Currently, Bhubaneswar is a destination for many IT companies for their development centers. It has the big 4 of India (Wipro, Infosys, TCS and Satyam), IBM and many small and medium sized IT companies. With a top-notch environment the research park around Vedanta university should be able to attract research divisions of international companies.

A well reasoned post. I've never understood why our other industrialists have not realized the potential of higher education. It may just be that we have become so used to asking for government help for everything.
very well written!! India needs it. Although I feel at 100,000 the number of students is a bit large but what seems this University will not be just another engineering and management degree granting mint.

We need good universities, we need research universities. It was a Nehruvian folly to separate research institutions from Universities, the price of which we are still paying!

I hope more and more industrialist will pick up the thread and go ahead.
One thing which is worrying is that vedanta university website is not getting updated at all. They had advertised for some cheif academic positions and the results are declared at all. Looks like they are loosing the tempo..
The idea of investing $1 billion in higher education is great. Putting all this money into one university has the potential to give it economies of scale and bargaining power. If it is successful, it will indeed be an engine of growth and will feed our infant talent-hungry knowledge economy.

But we must also understand the problems involved. There are a lot of issues with Vedanta for which there is no explanation.

The first thing that needs clarification is the timeframe. Are the Vedanta folks hoping to build up the university (including its full student strength of 100,000) in 1 year? 5? 10? 20? All other big universities in the world started small and took decades to reach a large student size. It may be unreasonable to start out with the expectation of growing to 100,000. It's like a startup company "deciding" to have a turnover of $2 billion. That isn't how things work; you start with big ideas but with reasonable and careful investment, and if things work out you grow. Otherwise you cut your losses and get out.
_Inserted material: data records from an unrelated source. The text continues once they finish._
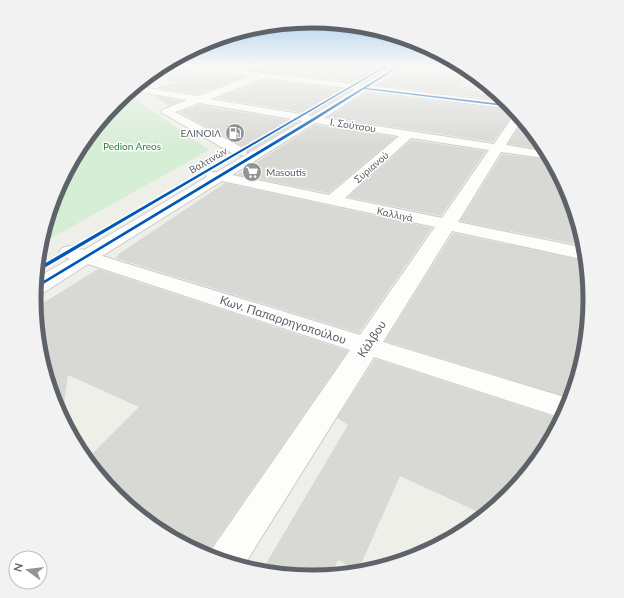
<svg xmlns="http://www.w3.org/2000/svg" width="624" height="598" font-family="Lato,sans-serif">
	<rect width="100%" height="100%" fill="#efefea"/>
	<path fill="#d6edd6" d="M126,93L209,150L39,245C53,189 80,131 126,93Z"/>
	<g fill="#d8d8d5">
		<path d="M204,65H382V69L385,70L363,83Z"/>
		<path d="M185,70L245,77L198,94L157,88L176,82L167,81L168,75Z"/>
		<path d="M399,72L470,77L460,86L476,88L472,90L480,91L479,93L500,96L507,101L377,85Z"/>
		<path d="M263,80L351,90L312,114L216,98Z"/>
		<path d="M366,93L515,110L516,111L493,142L328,117Z"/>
		<path d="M158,96L182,101L169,106L155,97Z"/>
		<path d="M199,105L299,122L248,152L246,148L179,112Z"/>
		<path d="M523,120L543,145L546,150L508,144Z"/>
		<path d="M315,125L396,137L329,193L237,175Z"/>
		<path d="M411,140L486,151L441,216L348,197Z"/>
		<path d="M502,154L552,160L569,193L585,246L460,221Z"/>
		<path d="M225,183L432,228L359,333L115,258L119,255H117Z"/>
		<path d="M453,233L586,261L590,299L585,353L571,398L385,341Z"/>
		<path d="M98,269L348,351L211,548L207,556L157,530L115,495L86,460L139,407L68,375L62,419L55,405L39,353L35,308Z"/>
		<path d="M375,359L561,419L543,454L508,496L485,515L400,476L358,571L338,560L331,575L312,577L261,572L348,425L337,418Z"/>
	</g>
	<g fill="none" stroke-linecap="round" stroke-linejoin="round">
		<defs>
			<path id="minor" d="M175,65H195L363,85L389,69L383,68V65H405L471,71L476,76L399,70L373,86L509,103L514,109L366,91L324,118L494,144L515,113L517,112L522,119L506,145L547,152L551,159L501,152L458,222L585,248L586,260L452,231L383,342L571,399L562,418L374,357L243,567L208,557L212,549L350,350L88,264L43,293L34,294L36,278L70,259L62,256L59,252L62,248L69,246L84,250L207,177L206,175L208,172H217L303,121L199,103L175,112L245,149L247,152L245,155H235L161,112L162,110L187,100L130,90L136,86L198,96L251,76L185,68L148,79L145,78L152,72ZM263,78L355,89L312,116L210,99ZM315,123L399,136L329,195L232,175ZM411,138L489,150L442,218L345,198ZM222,181L435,227L360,335L102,256Z"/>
		</defs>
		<use href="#minor" stroke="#cbcccb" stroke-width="2"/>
		<use href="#minor" fill="#fdfdfc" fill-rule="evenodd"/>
		<defs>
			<g id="cycleway">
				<path d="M387,65H389L39,271H37V268Z"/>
				<path d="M400,65H402L366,88L511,105L512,107L364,89L307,125L35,289V286L305,123Z"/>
			</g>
		</defs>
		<use href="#cycleway" stroke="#fff" stroke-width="3"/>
		<use href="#cycleway" fill="#0057b8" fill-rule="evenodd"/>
	</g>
	<linearGradient id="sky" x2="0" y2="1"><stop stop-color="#97c4ef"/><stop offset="0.44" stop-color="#f8f8f6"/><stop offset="1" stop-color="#f8f8f6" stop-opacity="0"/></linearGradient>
	<rect width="624" height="148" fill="url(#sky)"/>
	<defs>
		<symbol id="fuel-disc" viewBox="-11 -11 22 22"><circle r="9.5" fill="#919396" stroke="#fff"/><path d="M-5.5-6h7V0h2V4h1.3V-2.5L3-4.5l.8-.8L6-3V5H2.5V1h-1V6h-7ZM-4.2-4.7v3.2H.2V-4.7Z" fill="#fff"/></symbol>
		<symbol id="supermarket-disc" viewBox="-11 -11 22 22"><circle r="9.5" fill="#919396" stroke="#fff"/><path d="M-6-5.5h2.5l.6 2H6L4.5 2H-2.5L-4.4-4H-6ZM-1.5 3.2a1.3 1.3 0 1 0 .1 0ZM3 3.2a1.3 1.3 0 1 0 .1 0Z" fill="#fff"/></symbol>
	</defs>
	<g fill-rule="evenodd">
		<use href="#fuel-disc" x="224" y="122" width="22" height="22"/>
		<use href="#supermarket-disc" x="241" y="161" width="22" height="22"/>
	</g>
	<g text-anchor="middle" stroke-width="3" stroke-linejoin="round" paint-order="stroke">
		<g font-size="10" fill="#5e6269" stroke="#fff">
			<text transform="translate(353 125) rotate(9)" y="4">Ι. Σούτσου</text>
			<text transform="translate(208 160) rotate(-30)" y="4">Βαλτινών</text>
			<text transform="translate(371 167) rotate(-41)" y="4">Συριανού</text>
			<text transform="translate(395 214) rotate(12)" y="4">Καλλιγά</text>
		</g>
		<g font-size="10" fill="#5e6269" stroke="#fff" text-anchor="end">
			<text x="221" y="137">ΕΛΙΝΟΙΛ</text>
			<text x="266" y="176" text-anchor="start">Masoutis</text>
		</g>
		<g font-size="10" fill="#2b8236" stroke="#fff">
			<text x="132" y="150">Pedion Areos</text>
		</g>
		<g font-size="12" fill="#5e6269" stroke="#fff">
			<text transform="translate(283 320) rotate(18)" y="4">Κων. Παπαρρηγοπούλου</text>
			<text transform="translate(372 339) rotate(-57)" y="4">Κάλβου</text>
		</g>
	</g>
	<path d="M0 0H624V598H0ZM41 299a271 271 0 1 1 542 0a271 271 0 1 1-542 0Z" fill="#f2f2f3" fill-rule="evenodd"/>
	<path fill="none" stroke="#5e6269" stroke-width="5" d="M41 299a271 271 0 1 1 542 0a271 271 0 1 1-542 0Z"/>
	<g transform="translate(28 570) rotate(285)"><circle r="19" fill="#ffffff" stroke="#bfc0c3"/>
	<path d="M0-3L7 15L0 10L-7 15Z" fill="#919396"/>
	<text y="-6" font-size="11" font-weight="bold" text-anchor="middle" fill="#5e6269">N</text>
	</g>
</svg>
Part of the reason you start small is you don't understand all of the problems of governing such a huge organization right at the beginning.
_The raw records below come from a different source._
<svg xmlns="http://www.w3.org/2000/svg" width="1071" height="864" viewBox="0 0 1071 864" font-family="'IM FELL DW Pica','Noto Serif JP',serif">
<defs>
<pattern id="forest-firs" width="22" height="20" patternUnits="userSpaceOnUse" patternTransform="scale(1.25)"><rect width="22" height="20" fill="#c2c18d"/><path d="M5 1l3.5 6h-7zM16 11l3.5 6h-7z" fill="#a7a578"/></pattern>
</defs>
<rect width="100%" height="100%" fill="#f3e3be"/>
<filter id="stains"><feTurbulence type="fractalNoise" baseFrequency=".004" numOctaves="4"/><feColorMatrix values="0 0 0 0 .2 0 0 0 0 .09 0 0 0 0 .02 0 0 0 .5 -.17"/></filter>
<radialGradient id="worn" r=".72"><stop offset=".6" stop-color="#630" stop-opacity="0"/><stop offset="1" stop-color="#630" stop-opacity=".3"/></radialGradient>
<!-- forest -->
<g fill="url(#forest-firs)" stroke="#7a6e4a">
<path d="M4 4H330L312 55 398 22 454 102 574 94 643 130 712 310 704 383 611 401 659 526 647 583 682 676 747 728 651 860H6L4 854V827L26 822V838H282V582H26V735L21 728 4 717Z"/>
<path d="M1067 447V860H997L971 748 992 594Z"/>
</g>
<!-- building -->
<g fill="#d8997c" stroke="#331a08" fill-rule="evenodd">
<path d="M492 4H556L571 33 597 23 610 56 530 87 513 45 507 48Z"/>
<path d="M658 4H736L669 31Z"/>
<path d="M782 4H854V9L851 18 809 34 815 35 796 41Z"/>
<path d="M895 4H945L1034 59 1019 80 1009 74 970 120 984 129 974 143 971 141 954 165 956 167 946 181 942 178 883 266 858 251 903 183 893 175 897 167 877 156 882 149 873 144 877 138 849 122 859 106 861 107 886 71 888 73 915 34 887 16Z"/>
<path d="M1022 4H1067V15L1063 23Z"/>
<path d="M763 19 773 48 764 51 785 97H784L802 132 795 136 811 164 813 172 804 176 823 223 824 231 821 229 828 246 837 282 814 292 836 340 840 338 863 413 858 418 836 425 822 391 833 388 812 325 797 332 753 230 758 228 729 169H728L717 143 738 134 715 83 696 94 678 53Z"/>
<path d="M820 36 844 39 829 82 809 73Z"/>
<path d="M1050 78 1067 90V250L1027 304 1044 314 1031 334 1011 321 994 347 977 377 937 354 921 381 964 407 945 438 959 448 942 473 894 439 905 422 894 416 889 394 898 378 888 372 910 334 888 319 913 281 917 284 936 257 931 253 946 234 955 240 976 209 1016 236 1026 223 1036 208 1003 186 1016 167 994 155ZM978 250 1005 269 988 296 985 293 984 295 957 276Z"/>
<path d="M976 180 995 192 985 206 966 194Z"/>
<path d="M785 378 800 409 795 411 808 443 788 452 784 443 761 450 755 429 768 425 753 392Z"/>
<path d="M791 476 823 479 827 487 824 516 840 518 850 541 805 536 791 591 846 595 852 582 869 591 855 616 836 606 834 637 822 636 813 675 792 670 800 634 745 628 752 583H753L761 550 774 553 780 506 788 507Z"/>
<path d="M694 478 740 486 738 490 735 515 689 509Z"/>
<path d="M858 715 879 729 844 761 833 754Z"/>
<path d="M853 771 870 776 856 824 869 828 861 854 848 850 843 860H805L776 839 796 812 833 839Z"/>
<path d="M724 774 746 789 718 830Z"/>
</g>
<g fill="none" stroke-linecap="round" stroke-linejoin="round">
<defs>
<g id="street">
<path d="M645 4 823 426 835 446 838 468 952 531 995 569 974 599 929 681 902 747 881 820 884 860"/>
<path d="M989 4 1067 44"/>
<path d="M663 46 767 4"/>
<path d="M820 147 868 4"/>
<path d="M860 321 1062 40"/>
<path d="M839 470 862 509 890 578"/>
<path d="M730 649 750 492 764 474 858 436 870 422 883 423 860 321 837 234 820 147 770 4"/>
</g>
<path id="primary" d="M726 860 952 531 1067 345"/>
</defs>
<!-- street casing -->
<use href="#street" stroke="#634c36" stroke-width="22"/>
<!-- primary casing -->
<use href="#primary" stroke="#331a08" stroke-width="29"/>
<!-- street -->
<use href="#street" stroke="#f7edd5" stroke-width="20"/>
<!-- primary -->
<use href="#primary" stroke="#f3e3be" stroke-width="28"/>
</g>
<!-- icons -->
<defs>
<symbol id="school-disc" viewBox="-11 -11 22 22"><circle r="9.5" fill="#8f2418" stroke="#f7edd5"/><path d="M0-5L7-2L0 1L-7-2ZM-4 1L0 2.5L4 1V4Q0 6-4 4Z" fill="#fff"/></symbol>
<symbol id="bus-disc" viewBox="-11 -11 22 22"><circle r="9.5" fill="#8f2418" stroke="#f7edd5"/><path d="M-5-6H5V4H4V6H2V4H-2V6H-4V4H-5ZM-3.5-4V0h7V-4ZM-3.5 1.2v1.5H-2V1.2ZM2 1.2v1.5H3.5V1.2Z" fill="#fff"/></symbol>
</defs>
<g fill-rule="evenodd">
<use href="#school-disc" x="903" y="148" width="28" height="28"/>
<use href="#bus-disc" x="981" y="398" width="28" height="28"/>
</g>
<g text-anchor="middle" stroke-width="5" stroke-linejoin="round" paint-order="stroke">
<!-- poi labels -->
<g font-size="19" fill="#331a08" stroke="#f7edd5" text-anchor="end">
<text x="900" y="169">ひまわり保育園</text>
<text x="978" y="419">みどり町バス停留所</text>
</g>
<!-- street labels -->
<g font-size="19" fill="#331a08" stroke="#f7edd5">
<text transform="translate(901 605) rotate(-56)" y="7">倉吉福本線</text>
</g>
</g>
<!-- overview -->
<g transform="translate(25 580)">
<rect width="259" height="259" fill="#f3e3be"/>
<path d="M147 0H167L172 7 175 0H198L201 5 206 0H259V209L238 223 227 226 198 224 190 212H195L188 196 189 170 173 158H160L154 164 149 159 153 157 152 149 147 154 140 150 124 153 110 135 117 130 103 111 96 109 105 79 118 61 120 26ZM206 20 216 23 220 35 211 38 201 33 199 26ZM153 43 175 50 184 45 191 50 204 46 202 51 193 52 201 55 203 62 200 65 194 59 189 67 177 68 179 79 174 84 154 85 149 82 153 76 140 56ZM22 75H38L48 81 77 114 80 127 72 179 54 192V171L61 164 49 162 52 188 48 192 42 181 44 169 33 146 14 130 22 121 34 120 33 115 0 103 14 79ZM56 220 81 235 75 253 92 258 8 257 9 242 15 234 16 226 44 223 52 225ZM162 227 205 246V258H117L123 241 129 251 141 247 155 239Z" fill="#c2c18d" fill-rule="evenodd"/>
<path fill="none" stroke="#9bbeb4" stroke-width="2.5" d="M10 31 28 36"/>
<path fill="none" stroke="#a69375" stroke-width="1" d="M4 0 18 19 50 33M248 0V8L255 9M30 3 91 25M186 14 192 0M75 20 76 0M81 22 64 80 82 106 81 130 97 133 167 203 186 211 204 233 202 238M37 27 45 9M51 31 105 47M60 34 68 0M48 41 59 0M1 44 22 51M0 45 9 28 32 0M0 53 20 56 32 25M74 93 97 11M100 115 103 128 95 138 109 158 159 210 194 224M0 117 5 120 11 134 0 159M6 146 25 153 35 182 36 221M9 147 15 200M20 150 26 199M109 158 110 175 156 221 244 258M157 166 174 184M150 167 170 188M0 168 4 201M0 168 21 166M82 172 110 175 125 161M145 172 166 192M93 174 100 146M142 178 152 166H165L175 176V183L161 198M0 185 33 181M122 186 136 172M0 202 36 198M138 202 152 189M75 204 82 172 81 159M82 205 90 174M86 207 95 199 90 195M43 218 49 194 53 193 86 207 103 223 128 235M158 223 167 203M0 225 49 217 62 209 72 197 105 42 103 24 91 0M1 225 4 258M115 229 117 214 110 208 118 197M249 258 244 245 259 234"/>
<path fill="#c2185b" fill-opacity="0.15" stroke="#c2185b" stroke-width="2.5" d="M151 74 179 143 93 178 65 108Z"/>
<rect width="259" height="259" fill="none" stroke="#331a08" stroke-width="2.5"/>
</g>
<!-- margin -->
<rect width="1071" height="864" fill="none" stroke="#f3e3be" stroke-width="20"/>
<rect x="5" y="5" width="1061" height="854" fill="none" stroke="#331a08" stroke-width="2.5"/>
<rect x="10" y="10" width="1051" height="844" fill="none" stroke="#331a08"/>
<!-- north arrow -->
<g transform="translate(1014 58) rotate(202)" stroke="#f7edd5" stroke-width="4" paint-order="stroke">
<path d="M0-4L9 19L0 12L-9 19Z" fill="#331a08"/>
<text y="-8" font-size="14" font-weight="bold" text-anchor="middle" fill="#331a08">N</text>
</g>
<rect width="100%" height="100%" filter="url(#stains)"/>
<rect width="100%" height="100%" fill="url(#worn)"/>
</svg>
Second, they want it to be a research university. How do they plan to get enough research faculty to teach 100,000 students? Even existing universities and institutes in India are facing an acute faculty crunch. They are unable to find enough highly-qualified researchers to replace retiring faculty. And we are talking about institutes like the IITs and the ISI, with student bodies of size not more than 2000-3000. So, how do they plan to find enough highly qualified researchers to teach 100,000 students?

It may be a much more reasonable and profitable plan to invest the billion dollars in three or four small universities of manageable size. If they are very successful, they can grow on their own.